The sealing element can be made from or include a flexible rubber or rubber-like materials. Exemplary suitable materials include thermoplastic elastomers such as Kraton® or Monprene® block copolymers, thermoplastic vulcanates, such as the Santoprene® material, or various thermoset rubber materials, such as natural latex rubber, polyisoprene, nitrile, EPDM, butyl or silicone rubber. The sealing element 132 a can be removably attached or assembled to a component of a respiratory assembly, or, the sealing element 132 a can be overmolded and permanently adhered directly to such a component. An alternate arrangement of a sealing element could include a compression gasket, potentially on the receiving surface 132, or a flexible closed cell foam element. Another alternative sealing element arrangement could employ an o-ring type seal that could be in compression against surface 132 for example, or in sliding radial compression on the radial mating surfaces of the first and second respiratory components. Any of the exemplary sealing elements according to the present disclosure could be disposed at any suitable location of the first respiratory component, the second respiratory component or both.

The respiratory assembly 100 further includes a latching mechanism 140. The latching mechanism 140 of this exemplary embodiment may be removably or fixedly attached to the first respiratory component 120. For example, the port 130 may be inserted into the opening 122 of the first respiratory component 120 such that at least a portion of the port is on one side of the opening and at least a portion of it is on another side. For example, the port 130 may have a flat flange around the perimeter to stop it from going through the opening. The latching mechanism 140 may be assembled into the port 130, and the cover 150 attached to the port 130 over the latching mechanism 140, for example via a snap-fit attachment, to retain the port 130 and the latching mechanism 140 to the first respiratory component 120.

The latching mechanism 140 includes a resilient member 142 and first and second latches 144 a and 144 b, projecting inwardly toward the first axial passageway 134 when the latching mechanism is assembled with the first respiratory component, such that they engage the at least one retaining feature 166, thereby impeding disengagement of the first respiratory component 120 from the second respiratory component 140. The first latch 144 a is disposed on one side of the axial passageway 134, while the second latch 144 b is disposed on another side of the axial passageway 134, preferably, opposite the second latch 144 b.

__TASK INPUTS__
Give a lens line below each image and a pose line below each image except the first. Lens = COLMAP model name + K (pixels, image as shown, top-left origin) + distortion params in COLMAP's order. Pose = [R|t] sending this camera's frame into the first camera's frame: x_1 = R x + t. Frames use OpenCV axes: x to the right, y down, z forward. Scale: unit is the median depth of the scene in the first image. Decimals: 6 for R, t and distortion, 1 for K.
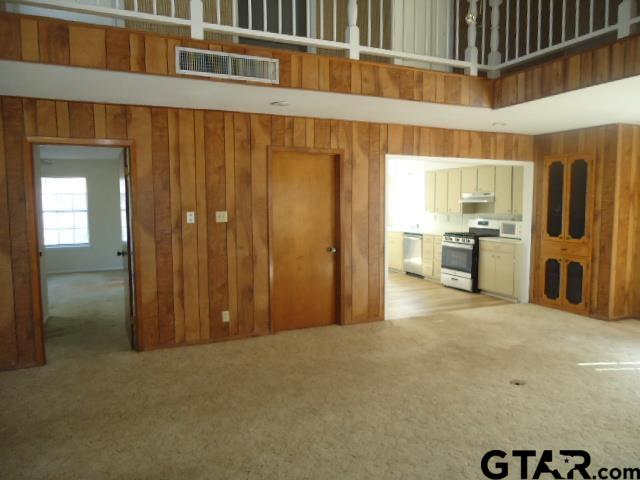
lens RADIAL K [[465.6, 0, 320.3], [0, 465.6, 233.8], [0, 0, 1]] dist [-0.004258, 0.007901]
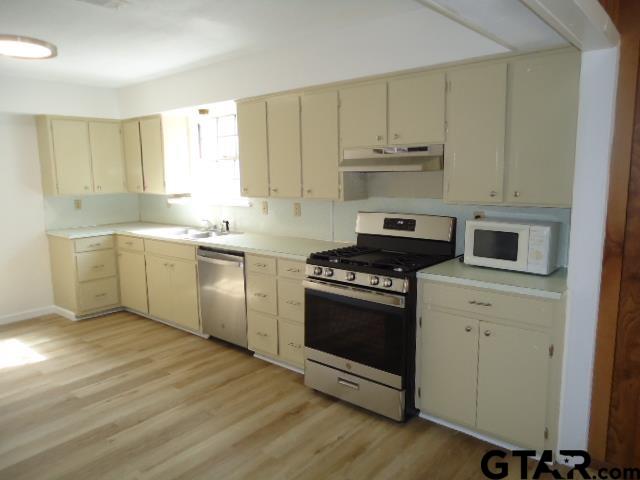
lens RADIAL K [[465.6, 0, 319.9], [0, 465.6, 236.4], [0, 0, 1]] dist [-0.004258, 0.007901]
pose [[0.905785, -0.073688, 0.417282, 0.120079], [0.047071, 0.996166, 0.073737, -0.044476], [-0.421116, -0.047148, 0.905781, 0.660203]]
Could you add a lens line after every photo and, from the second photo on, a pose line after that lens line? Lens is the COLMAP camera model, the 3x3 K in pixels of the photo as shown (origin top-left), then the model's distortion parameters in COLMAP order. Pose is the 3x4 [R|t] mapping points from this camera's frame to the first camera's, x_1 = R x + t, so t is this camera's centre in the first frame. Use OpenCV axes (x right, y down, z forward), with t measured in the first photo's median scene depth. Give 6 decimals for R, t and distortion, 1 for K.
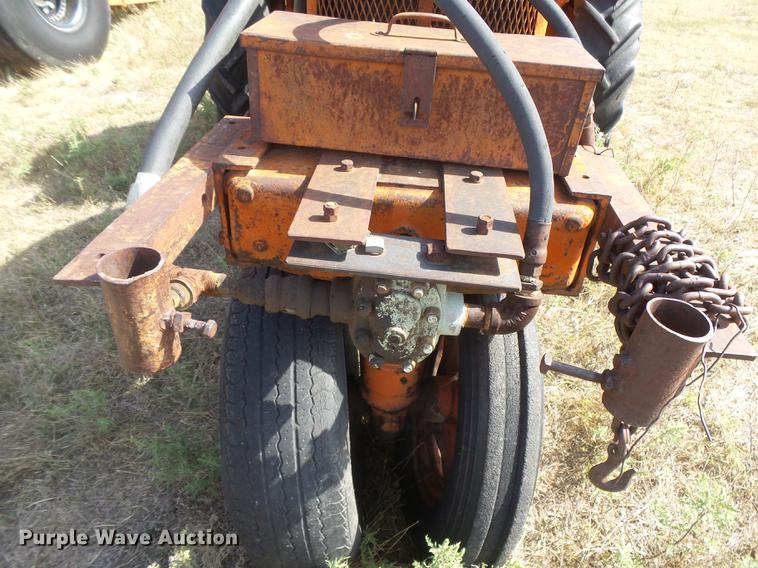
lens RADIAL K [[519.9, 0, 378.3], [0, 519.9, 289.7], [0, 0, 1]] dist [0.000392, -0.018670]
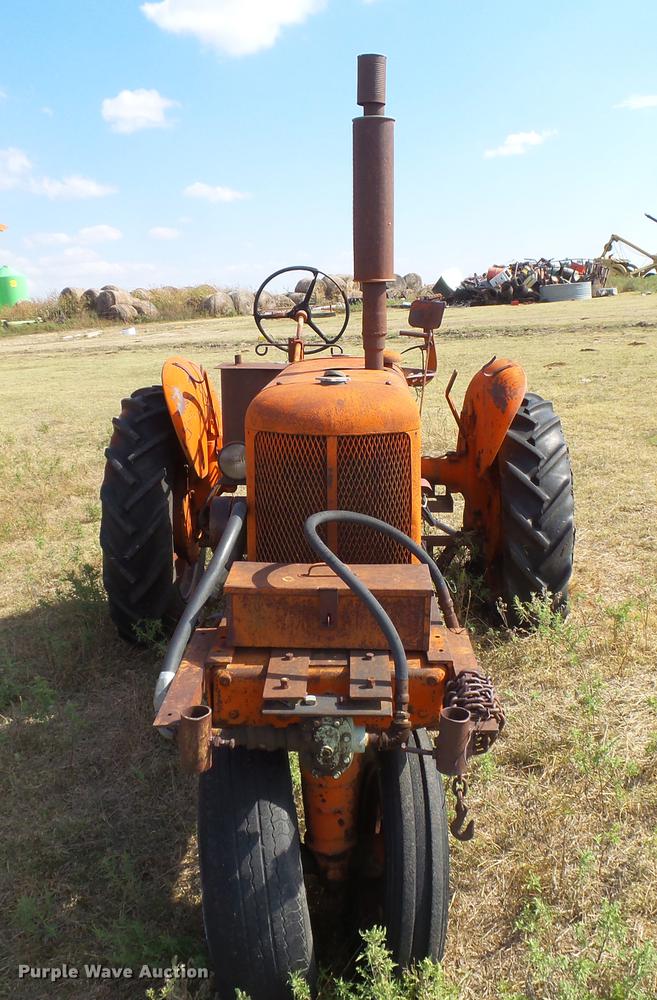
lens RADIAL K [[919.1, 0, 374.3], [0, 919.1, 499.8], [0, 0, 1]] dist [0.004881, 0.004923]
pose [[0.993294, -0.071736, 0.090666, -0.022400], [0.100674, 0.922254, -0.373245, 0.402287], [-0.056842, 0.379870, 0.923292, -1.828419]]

__WHAT YOU WILL DO__
A. Print the part of the respiratory assembly passage starting with "The latching mechanism 140 includes" and going on through "latch 144 b.".
B. Rewrite the listing starting with the line with "Could you add" and going on through the end of the listing, changing "decimals" to "decimal places" and keeping everything else the same. Leave the pictures out.

__REPLIES__
A.
The latching mechanism 140 includes a resilient member 142 and first and second latches 144 a and 144 b, projecting inwardly toward the first axial passageway 134 when the latching mechanism is assembled with the first respiratory component, such that they engage the at least one retaining feature 166, thereby impeding disengagement of the first respiratory component 120 from the second respiratory component 140. The first latch 144 a is disposed on one side of the axial passageway 134, while the second latch 144 b is disposed on another side of the axial passageway 134, preferably, opposite the second latch 144 b.

B.
Could you add a lens line after every photo and, from the second photo on, a pose line after that lens line? Lens is the COLMAP camera model, the 3x3 K in pixels of the photo as shown (origin top-left), then the model's distortion parameters in COLMAP order. Pose is the 3x4 [R|t] mapping points from this camera's frame to the first camera's, x_1 = R x + t, so t is this camera's centre in the first frame. Use OpenCV axes (x right, y down, z forward), with t measured in the first photo's median scene depth. Give 6 decimal places for R, t and distortion, 1 for K.
lens RADIAL K [[519.9, 0, 378.3], [0, 519.9, 289.7], [0, 0, 1]] dist [0.000392, -0.018670]
lens RADIAL K [[919.1, 0, 374.3], [0, 919.1, 499.8], [0, 0, 1]] dist [0.004881, 0.004923]
pose [[0.993294, -0.071736, 0.090666, -0.022400], [0.100674, 0.922254, -0.373245, 0.402287], [-0.056842, 0.379870, 0.923292, -1.828419]]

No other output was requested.